=== INSTRUCTION ===
Copy the listing from its first line through the line that has "July 10, 2026", substituting "topic" for each "thread" and keeping everything else the same. Leave the pictures out.

════════════════════

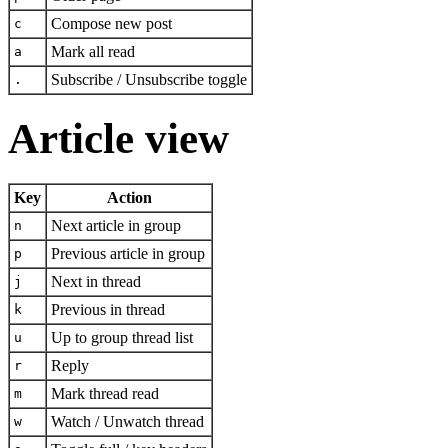
Compose new post
c
Mark all read
a
Subscribe / Unsubscribe toggle
.
Article view
Key
Action
Next article in group
n
Previous article in group
p
Next in thread
j
Previous in thread
k
Up to group thread list
u
Reply
r
Mark thread read
m
Watch / Unwatch thread
w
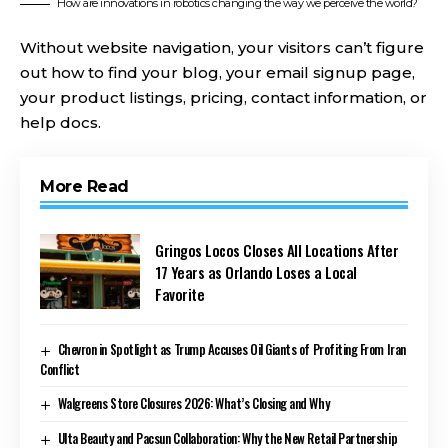
How are innovations in robotics changing the way we perceive the world?
Without website navigation, your visitors can’t figure
out how to find your blog, your email signup page,
your product listings, pricing, contact information, or
help docs.
More Read
Gringos Locos Closes All Locations After
17 Years as Orlando Loses a Local
Favorite
Chevron in Spotlight as Trump Accuses Oil Giants of Profiting From Iran
Conflict
Walgreens Store Closures 2026: What’s Closing and Why
Ulta Beauty and Pacsun Collaboration: Why the New Retail Partnership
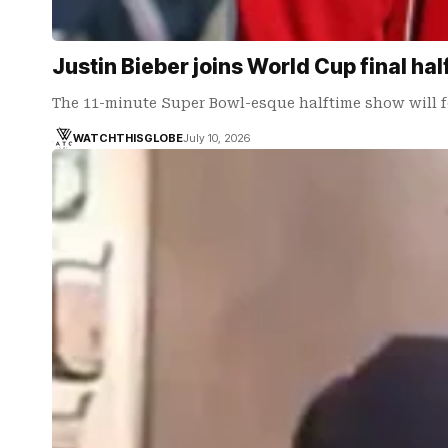
Justin Bieber joins World Cup final ha
The 11-minute Super Bowl-esque halftime show will f
WATCHTHISGLOBE
July 10, 2026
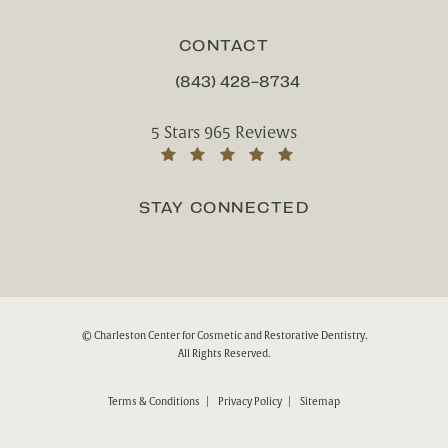
CONTACT
(843) 428-8734
CALL CHARLESTON CENTER FOR CO
Charleston Center for Cosmetic and Rest
5 Stars 965 Reviews
(Opens in a new tab)
STAY CONNECTED
© Charleston Center for Cosmetic and Restorative Dentistry.
All Rights Reserved.
Terms & Conditions
Privacy Policy
Sitemap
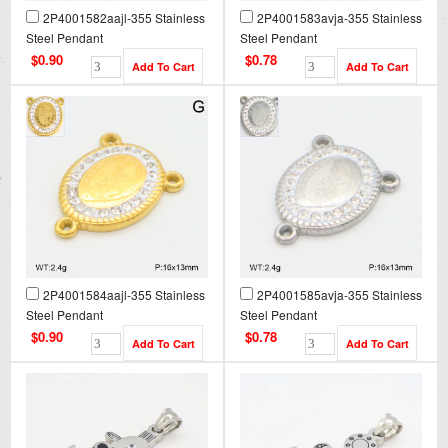
2P4001582aajl-355 Stainless
2P4001583avja-355 Stainless
Steel Pendant
Steel Pendant
$0.90
$0.78
2P4001584aajl-355 Stainless
2P4001585avja-355 Stainless
Steel Pendant
Steel Pendant
$0.90
$0.78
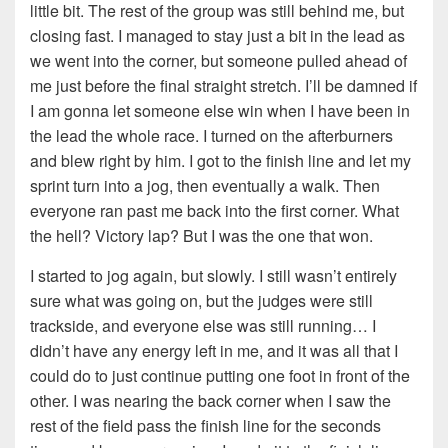
little bit. The rest of the group was still behind me, but
closing fast. I managed to stay just a bit in the lead as
we went into the corner, but someone pulled ahead of
me just before the final straight stretch. I’ll be damned if
I am gonna let someone else win when I have been in
the lead the whole race. I turned on the afterburners
and blew right by him. I got to the finish line and let my
sprint turn into a jog, then eventually a walk. Then
everyone ran past me back into the first corner. What
the hell? Victory lap? But I was the one that won.
I started to jog again, but slowly. I still wasn’t entirely
sure what was going on, but the judges were still
trackside, and everyone else was still running… I
didn’t have any energy left in me, and it was all that I
could do to just continue putting one foot in front of the
other. I was nearing the back corner when I saw the
rest of the field pass the finish line for the seconds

════════════════════

=== WRITTEN RESPONSE ===
Compose new post
c
Mark all read
a
Subscribe / Unsubscribe toggle
.
Article view
Key
Action
Next article in group
n
Previous article in group
p
Next in topic
j
Previous in topic
k
Up to group topic list
u
Reply
r
Mark topic read
m
Watch / Unwatch topic
w
How are innovations in robotics changing the way we perceive the world?
Without website navigation, your visitors can’t figure
out how to find your blog, your email signup page,
your product listings, pricing, contact information, or
help docs.
More Read
Gringos Locos Closes All Locations After
17 Years as Orlando Loses a Local
Favorite
Chevron in Spotlight as Trump Accuses Oil Giants of Profiting From Iran
Conflict
Walgreens Store Closures 2026: What’s Closing and Why
Ulta Beauty and Pacsun Collaboration: Why the New Retail Partnership
Justin Bieber joins World Cup final ha
The 11-minute Super Bowl-esque halftime show will f
WATCHTHISGLOBE
July 10, 2026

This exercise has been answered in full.